WHAT TO DO: Leaving out all pictures, transcribe the lines below exactly, from the first through the line containing "X119189523Y-142692500D01*".

EXERCISE DATA:
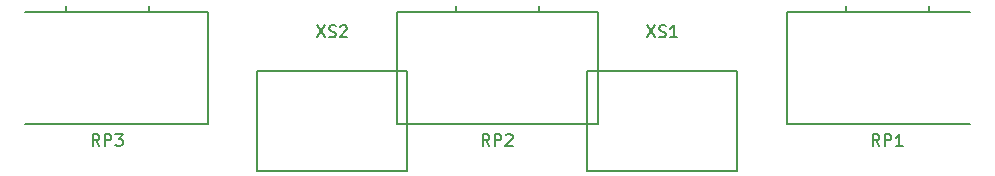
<source format=gbr>
G04 #@! TF.GenerationSoftware,KiCad,Pcbnew,5.1.12-84ad8e8a86~92~ubuntu20.04.1*
G04 #@! TF.CreationDate,2024-01-16T22:34:24+00:00*
G04 #@! TF.ProjectId,___-1.39.A-1,221a1f2d-312e-4333-992e-412d312e6b69,2A*
G04 #@! TF.SameCoordinates,Original*
G04 #@! TF.FileFunction,Legend,Top*
G04 #@! TF.FilePolarity,Positive*
%FSLAX46Y46*%
G04 Gerber Fmt 4.6, Leading zero omitted, Abs format (unit mm)*
G04 Created by KiCad (PCBNEW 5.1.12-84ad8e8a86~92~ubuntu20.04.1) date 2024-01-16 22:34:24*
%MOMM*%
%LPD*%
G01*
G04 APERTURE LIST*
%ADD10C,0.200000*%
G04 APERTURE END LIST*
D10*
X125730000Y-146540000D02*
X125730000Y-154940000D01*
X113030000Y-146540000D02*
X113030000Y-154940000D01*
X113030000Y-146540000D02*
X125730000Y-146540000D01*
X113030000Y-154940000D02*
X125730000Y-154940000D01*
X97790000Y-146540000D02*
X97790000Y-154940000D01*
X85090000Y-146540000D02*
X85090000Y-154940000D01*
X85090000Y-146540000D02*
X97790000Y-146540000D01*
X85090000Y-154940000D02*
X97790000Y-154940000D01*
X113910000Y-141525000D02*
X96910000Y-141525000D01*
X113910000Y-151025000D02*
X96910000Y-151025000D01*
X113910000Y-151025000D02*
X113910000Y-141525000D01*
X96910000Y-151025000D02*
X96910000Y-141525000D01*
X108910000Y-141525000D02*
X108910000Y-140970000D01*
X101910000Y-141525000D02*
X101910000Y-140970000D01*
X80890000Y-141525000D02*
X65405000Y-141525000D01*
X80890000Y-151025000D02*
X65405000Y-151025000D01*
X80890000Y-151025000D02*
X80890000Y-141525000D01*
X75890000Y-141525000D02*
X75890000Y-140970000D01*
X68890000Y-141525000D02*
X68890000Y-140970000D01*
X145415000Y-141525000D02*
X129930000Y-141525000D01*
X145415000Y-151025000D02*
X129930000Y-151025000D01*
X129930000Y-151025000D02*
X129930000Y-141525000D01*
X141930000Y-141525000D02*
X141930000Y-140970000D01*
X134930000Y-141525000D02*
X134930000Y-140970000D01*
X118094285Y-142644880D02*
X118760952Y-143644880D01*
X118760952Y-142644880D02*
X118094285Y-143644880D01*
X119094285Y-143597261D02*
X119237142Y-143644880D01*
X119475238Y-143644880D01*
X119570476Y-143597261D01*
X119618095Y-143549642D01*
X119665714Y-143454404D01*
X119665714Y-143359166D01*
X119618095Y-143263928D01*
X119570476Y-143216309D01*
X119475238Y-143168690D01*
X119284761Y-143121071D01*
X119189523Y-143073452D01*
X119141904Y-143025833D01*
X119094285Y-142930595D01*
X119094285Y-142835357D01*
X119141904Y-142740119D01*
X119189523Y-142692500D01*
X119284761Y-142644880D01*
X119522857Y-142644880D01*
X119665714Y-142692500D01*
X120618095Y-143644880D02*
X120046666Y-143644880D01*
X120332380Y-143644880D02*
X120332380Y-142644880D01*
X120237142Y-142787738D01*
X120141904Y-142882976D01*
X120046666Y-142930595D01*
X90154285Y-142644880D02*
X90820952Y-143644880D01*
X90820952Y-142644880D02*
X90154285Y-143644880D01*
X91154285Y-143597261D02*
X91297142Y-143644880D01*
X91535238Y-143644880D01*
X91630476Y-143597261D01*
X91678095Y-143549642D01*
X91725714Y-143454404D01*
X91725714Y-143359166D01*
X91678095Y-143263928D01*
X91630476Y-143216309D01*
X91535238Y-143168690D01*
X91344761Y-143121071D01*
X91249523Y-143073452D01*
X91201904Y-143025833D01*
X91154285Y-142930595D01*
X91154285Y-142835357D01*
X91201904Y-142740119D01*
X91249523Y-142692500D01*
X91344761Y-142644880D01*
X91582857Y-142644880D01*
X91725714Y-142692500D01*
X92106666Y-142740119D02*
X92154285Y-142692500D01*
X92249523Y-142644880D01*
X92487619Y-142644880D01*
X92582857Y-142692500D01*
X92630476Y-142740119D01*
X92678095Y-142835357D01*
X92678095Y-142930595D01*
X92630476Y-143073452D01*
X92059047Y-143644880D01*
X92678095Y-143644880D01*
X104743333Y-152852380D02*
X104410000Y-152376190D01*
X104171904Y-152852380D02*
X104171904Y-151852380D01*
X104552857Y-151852380D01*
X104648095Y-151900000D01*
X104695714Y-151947619D01*
X104743333Y-152042857D01*
X104743333Y-152185714D01*
X104695714Y-152280952D01*
X104648095Y-152328571D01*
X104552857Y-152376190D01*
X104171904Y-152376190D01*
X105171904Y-152852380D02*
X105171904Y-151852380D01*
X105552857Y-151852380D01*
X105648095Y-151900000D01*
X105695714Y-151947619D01*
X105743333Y-152042857D01*
X105743333Y-152185714D01*
X105695714Y-152280952D01*
X105648095Y-152328571D01*
X105552857Y-152376190D01*
X105171904Y-152376190D01*
X106124285Y-151947619D02*
X106171904Y-151900000D01*
X106267142Y-151852380D01*
X106505238Y-151852380D01*
X106600476Y-151900000D01*
X106648095Y-151947619D01*
X106695714Y-152042857D01*
X106695714Y-152138095D01*
X106648095Y-152280952D01*
X106076666Y-152852380D01*
X106695714Y-152852380D01*
X71723333Y-152852380D02*
X71390000Y-152376190D01*
X71151904Y-152852380D02*
X71151904Y-151852380D01*
X71532857Y-151852380D01*
X71628095Y-151900000D01*
X71675714Y-151947619D01*
X71723333Y-152042857D01*
X71723333Y-152185714D01*
X71675714Y-152280952D01*
X71628095Y-152328571D01*
X71532857Y-152376190D01*
X71151904Y-152376190D01*
X72151904Y-152852380D02*
X72151904Y-151852380D01*
X72532857Y-151852380D01*
X72628095Y-151900000D01*
X72675714Y-151947619D01*
X72723333Y-152042857D01*
X72723333Y-152185714D01*
X72675714Y-152280952D01*
X72628095Y-152328571D01*
X72532857Y-152376190D01*
X72151904Y-152376190D01*
X73056666Y-151852380D02*
X73675714Y-151852380D01*
X73342380Y-152233333D01*
X73485238Y-152233333D01*
X73580476Y-152280952D01*
X73628095Y-152328571D01*
X73675714Y-152423809D01*
X73675714Y-152661904D01*
X73628095Y-152757142D01*
X73580476Y-152804761D01*
X73485238Y-152852380D01*
X73199523Y-152852380D01*
X73104285Y-152804761D01*
X73056666Y-152757142D01*
X137763333Y-152852380D02*
X137430000Y-152376190D01*
X137191904Y-152852380D02*
X137191904Y-151852380D01*
X137572857Y-151852380D01*
X137668095Y-151900000D01*
X137715714Y-151947619D01*
X137763333Y-152042857D01*
X137763333Y-152185714D01*
X137715714Y-152280952D01*
X137668095Y-152328571D01*
X137572857Y-152376190D01*
X137191904Y-152376190D01*
X138191904Y-152852380D02*
X138191904Y-151852380D01*
X138572857Y-151852380D01*
X138668095Y-151900000D01*
X138715714Y-151947619D01*
X138763333Y-152042857D01*
X138763333Y-152185714D01*
X138715714Y-152280952D01*
X138668095Y-152328571D01*
X138572857Y-152376190D01*
X138191904Y-152376190D01*
X139715714Y-152852380D02*
X139144285Y-152852380D01*
X139430000Y-152852380D02*
X139430000Y-151852380D01*
X139334761Y-151995238D01*
X139239523Y-152090476D01*
X139144285Y-152138095D01*
M02*

</source>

EXERCISE SOLUTION:
<source format=gbr>
G04 #@! TF.GenerationSoftware,KiCad,Pcbnew,5.1.12-84ad8e8a86~92~ubuntu20.04.1*
G04 #@! TF.CreationDate,2024-01-16T22:34:24+00:00*
G04 #@! TF.ProjectId,___-1.39.A-1,221a1f2d-312e-4333-992e-412d312e6b69,2A*
G04 #@! TF.SameCoordinates,Original*
G04 #@! TF.FileFunction,Legend,Top*
G04 #@! TF.FilePolarity,Positive*
%FSLAX46Y46*%
G04 Gerber Fmt 4.6, Leading zero omitted, Abs format (unit mm)*
G04 Created by KiCad (PCBNEW 5.1.12-84ad8e8a86~92~ubuntu20.04.1) date 2024-01-16 22:34:24*
%MOMM*%
%LPD*%
G01*
G04 APERTURE LIST*
%ADD10C,0.200000*%
G04 APERTURE END LIST*
D10*
X125730000Y-146540000D02*
X125730000Y-154940000D01*
X113030000Y-146540000D02*
X113030000Y-154940000D01*
X113030000Y-146540000D02*
X125730000Y-146540000D01*
X113030000Y-154940000D02*
X125730000Y-154940000D01*
X97790000Y-146540000D02*
X97790000Y-154940000D01*
X85090000Y-146540000D02*
X85090000Y-154940000D01*
X85090000Y-146540000D02*
X97790000Y-146540000D01*
X85090000Y-154940000D02*
X97790000Y-154940000D01*
X113910000Y-141525000D02*
X96910000Y-141525000D01*
X113910000Y-151025000D02*
X96910000Y-151025000D01*
X113910000Y-151025000D02*
X113910000Y-141525000D01*
X96910000Y-151025000D02*
X96910000Y-141525000D01*
X108910000Y-141525000D02*
X108910000Y-140970000D01*
X101910000Y-141525000D02*
X101910000Y-140970000D01*
X80890000Y-141525000D02*
X65405000Y-141525000D01*
X80890000Y-151025000D02*
X65405000Y-151025000D01*
X80890000Y-151025000D02*
X80890000Y-141525000D01*
X75890000Y-141525000D02*
X75890000Y-140970000D01*
X68890000Y-141525000D02*
X68890000Y-140970000D01*
X145415000Y-141525000D02*
X129930000Y-141525000D01*
X145415000Y-151025000D02*
X129930000Y-151025000D01*
X129930000Y-151025000D02*
X129930000Y-141525000D01*
X141930000Y-141525000D02*
X141930000Y-140970000D01*
X134930000Y-141525000D02*
X134930000Y-140970000D01*
X118094285Y-142644880D02*
X118760952Y-143644880D01*
X118760952Y-142644880D02*
X118094285Y-143644880D01*
X119094285Y-143597261D02*
X119237142Y-143644880D01*
X119475238Y-143644880D01*
X119570476Y-143597261D01*
X119618095Y-143549642D01*
X119665714Y-143454404D01*
X119665714Y-143359166D01*
X119618095Y-143263928D01*
X119570476Y-143216309D01*
X119475238Y-143168690D01*
X119284761Y-143121071D01*
X119189523Y-143073452D01*
X119141904Y-143025833D01*
X119094285Y-142930595D01*
X119094285Y-142835357D01*
X119141904Y-142740119D01*
X119189523Y-142692500D01*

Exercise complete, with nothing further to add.